The conditions are different at this moment. I had the chance to go to university which opened my eyes. I got the chance to know the difference between the “perfect” life in Puebla where families stay together until death separate them where sons study those perfect majors like Law and Medicine, and the life in Iztapalapa where children grew up alone because their parents have full-time jobs and can not take care of them as my parents did not take care of us.
I have heard some people say “You Chilangos have lost values” – something that is nearly true. And I also know the Mexican life in New York where people keep a connection with Mexico celebrating every Mexican holiday and marrying other Mexicans, hanging out with Mexicans, organizing Mexican soccer matches in the parks but they hardly have relationships with other New Yorkers and at times they do not even want to learn English.
We settled ourselves in Nezahualcoyotl in 1989 since then I have been growing up in Nezahualcoyot, Puebla, Iztapalapa and in New York.
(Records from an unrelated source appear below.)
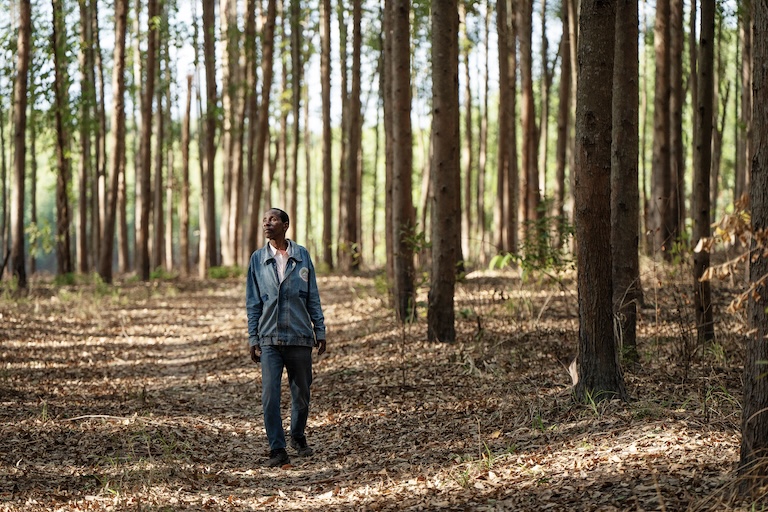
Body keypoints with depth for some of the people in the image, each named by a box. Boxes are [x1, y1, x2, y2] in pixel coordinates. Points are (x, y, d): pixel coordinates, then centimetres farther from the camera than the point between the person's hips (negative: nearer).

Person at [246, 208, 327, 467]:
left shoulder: (302, 255, 5)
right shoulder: (258, 259, 6)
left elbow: (313, 297, 8)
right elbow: (253, 302, 8)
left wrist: (320, 330, 5)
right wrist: (253, 338, 3)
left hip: (300, 336, 0)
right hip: (269, 338, 0)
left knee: (301, 393, 9)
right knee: (270, 396, -9)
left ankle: (298, 437, 31)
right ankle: (277, 449, -4)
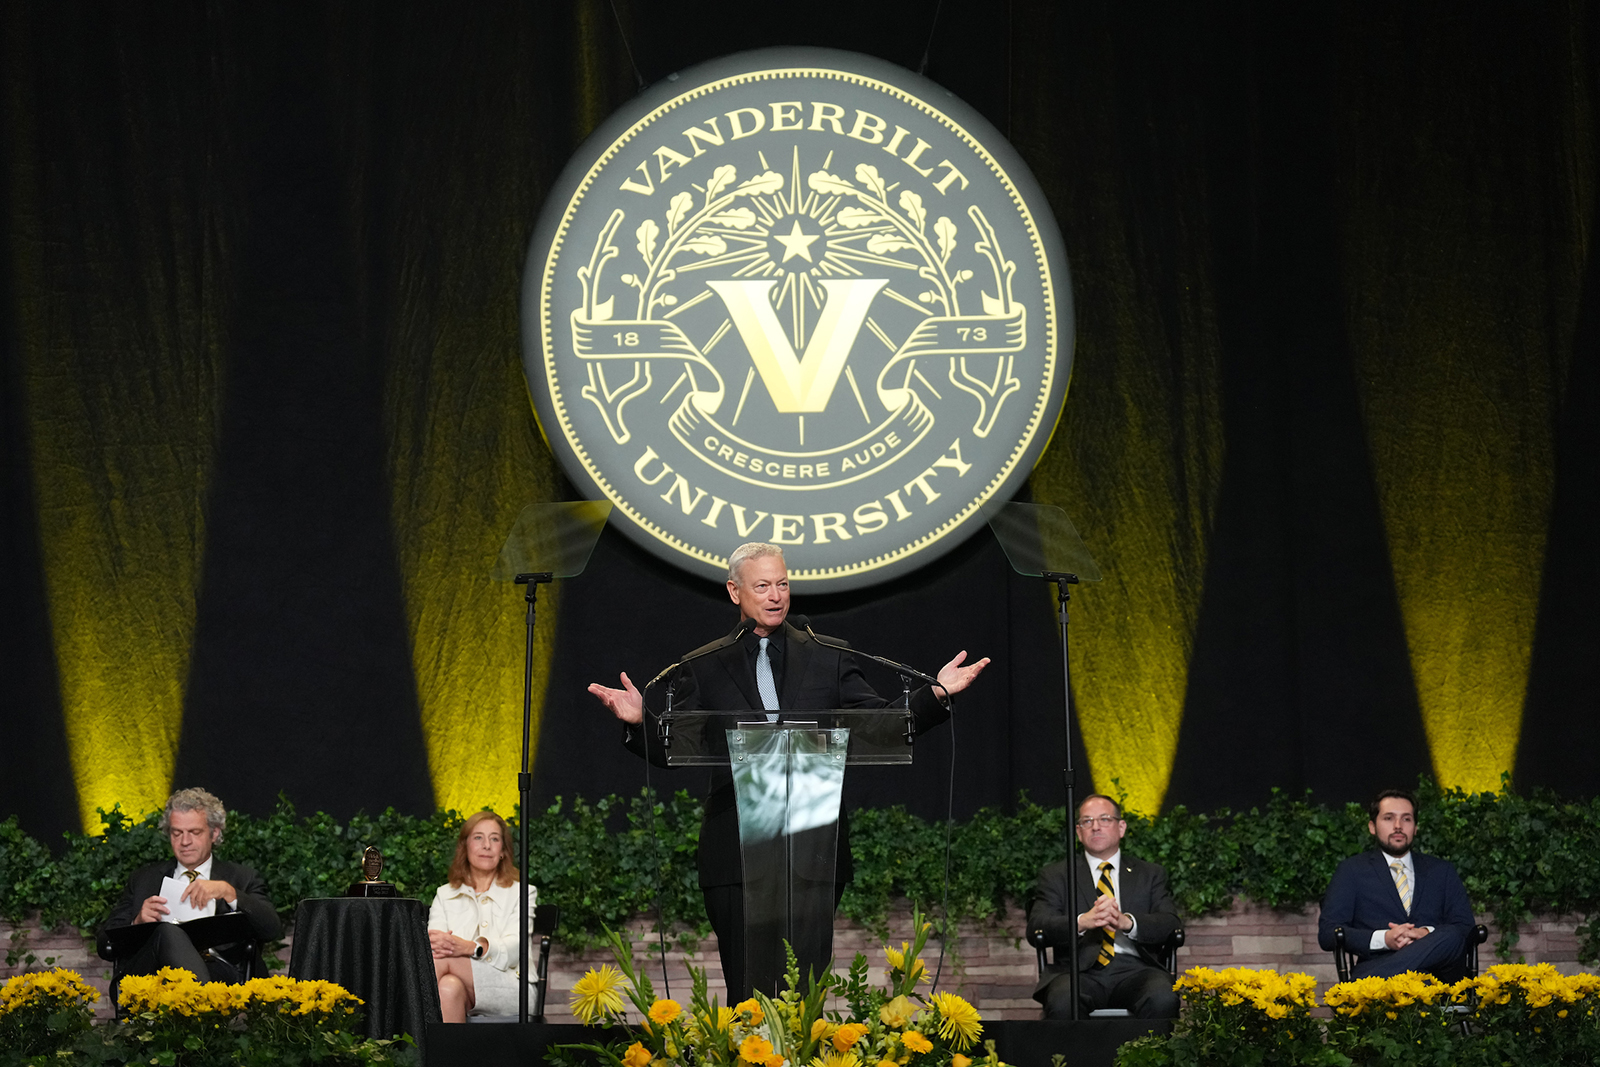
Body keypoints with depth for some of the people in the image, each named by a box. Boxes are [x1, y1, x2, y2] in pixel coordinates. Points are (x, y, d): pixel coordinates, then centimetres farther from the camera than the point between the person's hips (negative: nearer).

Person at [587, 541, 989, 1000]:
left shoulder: (829, 658, 12)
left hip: (813, 853, 0)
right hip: (737, 853, 0)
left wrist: (936, 694, -9)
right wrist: (639, 721, -18)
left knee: (805, 990, -3)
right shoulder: (704, 668, 10)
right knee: (748, 989, 1)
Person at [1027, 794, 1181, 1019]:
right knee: (1062, 1002, -37)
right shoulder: (1055, 876, 20)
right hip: (1080, 971, -1)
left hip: (1134, 969, 1)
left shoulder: (1150, 874, 22)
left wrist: (1127, 922, -16)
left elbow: (1170, 924, 6)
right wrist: (1082, 922, -18)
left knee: (1162, 1000, -34)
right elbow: (1037, 925, 3)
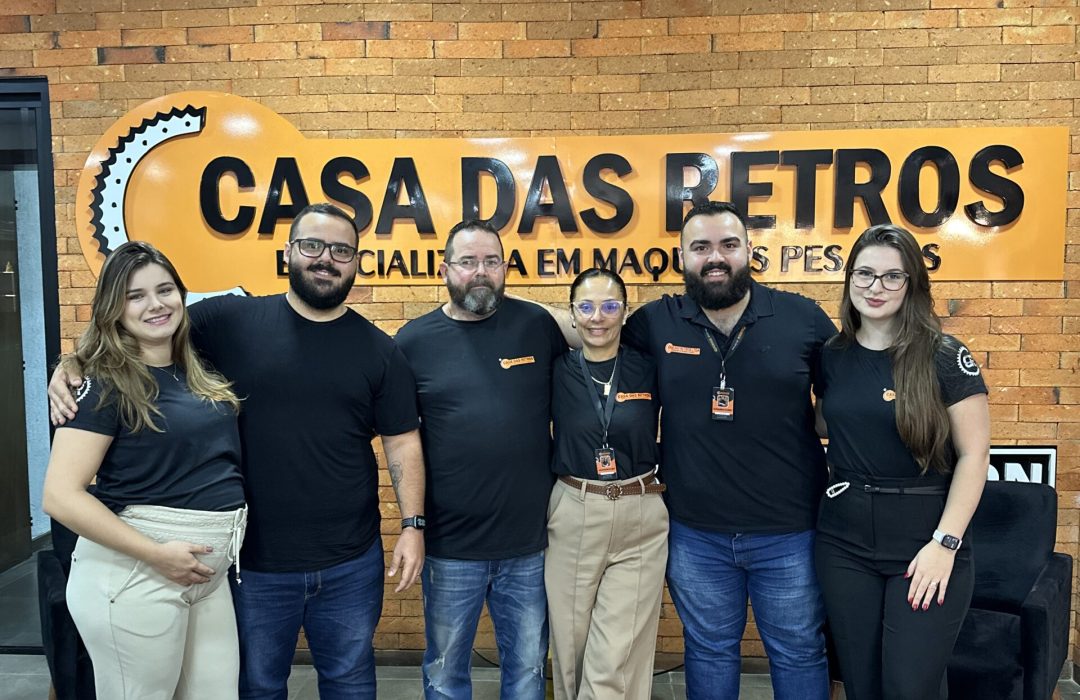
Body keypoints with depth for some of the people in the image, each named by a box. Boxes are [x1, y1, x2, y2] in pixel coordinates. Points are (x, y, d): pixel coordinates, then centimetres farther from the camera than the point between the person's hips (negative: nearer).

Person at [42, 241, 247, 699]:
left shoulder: (196, 373, 7)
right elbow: (60, 496, -18)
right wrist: (157, 554, -20)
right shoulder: (105, 385, -12)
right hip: (133, 572, -6)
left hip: (208, 571, 7)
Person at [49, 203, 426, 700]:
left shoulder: (379, 349, -1)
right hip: (253, 560, 0)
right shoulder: (233, 320, -4)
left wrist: (412, 524, -6)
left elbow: (402, 442, 1)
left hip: (351, 564, 1)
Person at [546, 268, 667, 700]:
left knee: (619, 660, -1)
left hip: (641, 520, -1)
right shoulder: (557, 372, -1)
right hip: (572, 517, 1)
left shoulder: (649, 369, -1)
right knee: (572, 649, 13)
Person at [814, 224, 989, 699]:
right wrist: (836, 483, 2)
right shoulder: (831, 357, 4)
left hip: (925, 543, -3)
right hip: (844, 544, 4)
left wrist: (945, 542, -14)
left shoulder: (945, 357, -8)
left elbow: (974, 454, -8)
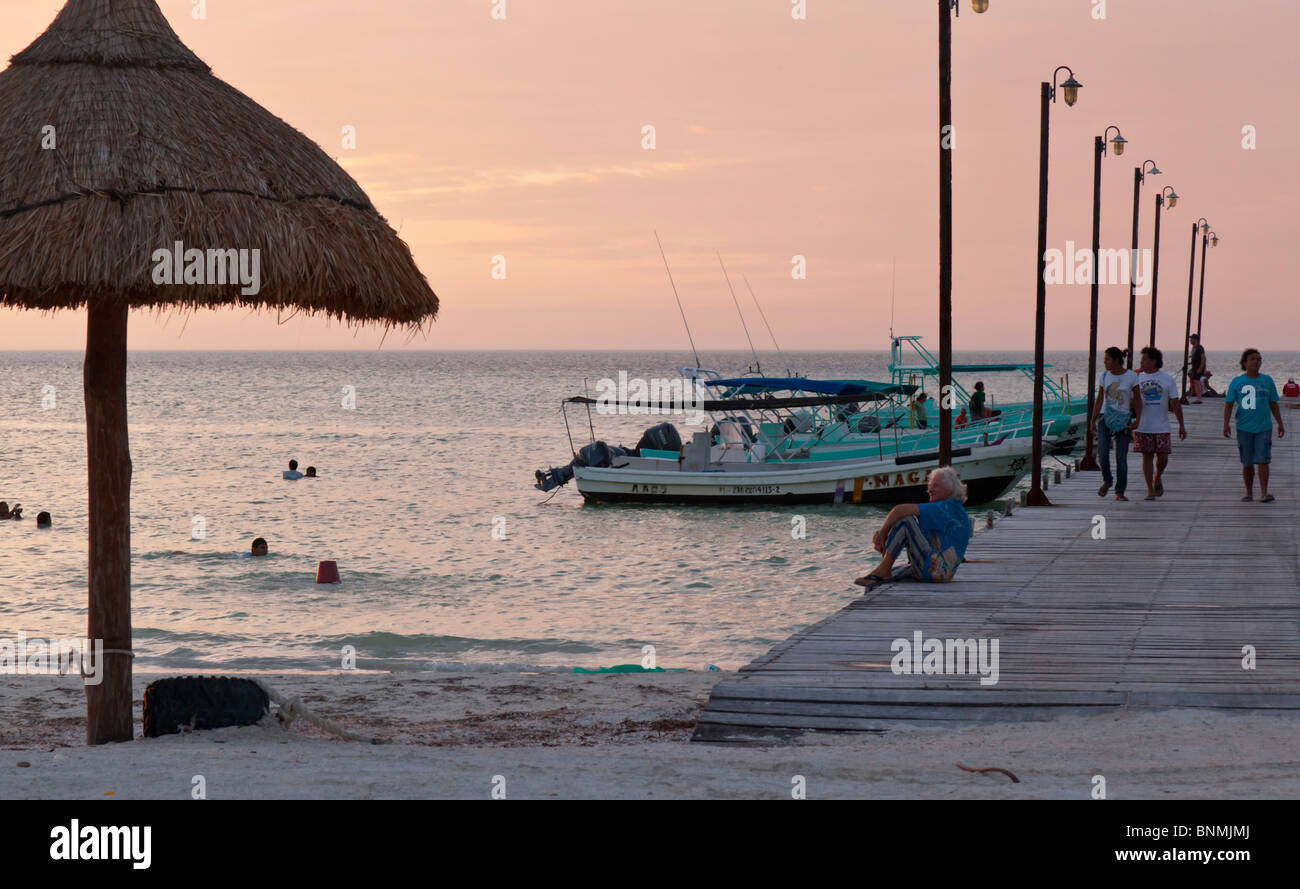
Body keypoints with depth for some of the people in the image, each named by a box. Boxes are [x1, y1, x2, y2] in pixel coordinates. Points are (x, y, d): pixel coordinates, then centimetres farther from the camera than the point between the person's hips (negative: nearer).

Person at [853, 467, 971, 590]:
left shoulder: (946, 508, -10)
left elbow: (900, 510, -20)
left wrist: (882, 534, -7)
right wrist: (881, 534, 3)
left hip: (935, 570, -11)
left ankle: (884, 569, -15)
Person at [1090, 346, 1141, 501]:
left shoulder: (1131, 377, -4)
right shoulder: (1104, 376, 3)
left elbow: (1137, 400, 1)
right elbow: (1099, 400, 7)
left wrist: (1138, 419, -12)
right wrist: (1092, 421, 2)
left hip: (1123, 421, -2)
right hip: (1105, 418, 2)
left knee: (1121, 457, -4)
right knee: (1102, 453, -12)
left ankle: (1119, 493, 4)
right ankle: (1107, 481, 14)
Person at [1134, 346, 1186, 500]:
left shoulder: (1167, 379, 1)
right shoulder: (1138, 378, 4)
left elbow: (1175, 404, 4)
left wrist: (1181, 425, 2)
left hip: (1162, 427, 0)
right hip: (1143, 428, 0)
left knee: (1162, 458, 0)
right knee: (1147, 457, -1)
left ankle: (1157, 478, 29)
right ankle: (1150, 489, 7)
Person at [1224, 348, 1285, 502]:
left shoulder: (1267, 380, 7)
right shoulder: (1236, 382, 2)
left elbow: (1273, 404, 14)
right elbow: (1228, 404, 1)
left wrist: (1280, 424, 14)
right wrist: (1225, 425, -8)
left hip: (1264, 428, 0)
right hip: (1244, 428, 0)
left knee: (1262, 460, -10)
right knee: (1247, 463, 6)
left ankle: (1264, 493, -11)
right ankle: (1249, 493, 18)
I did not have the opportunity to be the son of those who chose to live in New York. I did not have the opportunity to live in the first world. And fortunately I did not stay in Puebla living but three streets from the church nor in the small town where you have to wake up at 7 am to attend mass and then work in the farm thinking all the time about how life is outside of there.
I have spent entire years and months in each of those places and I really do know how they are. Home, however has always been in eastern Mexico City close to gangs, to drugs and this marginalization that has formed my personality. Despite all of this I learned from my parents that freedom is the most important thing in life - doing what you really feel and you really want to do without caring about what people are going to say is the most important thing which I really could not learn in any one of those places.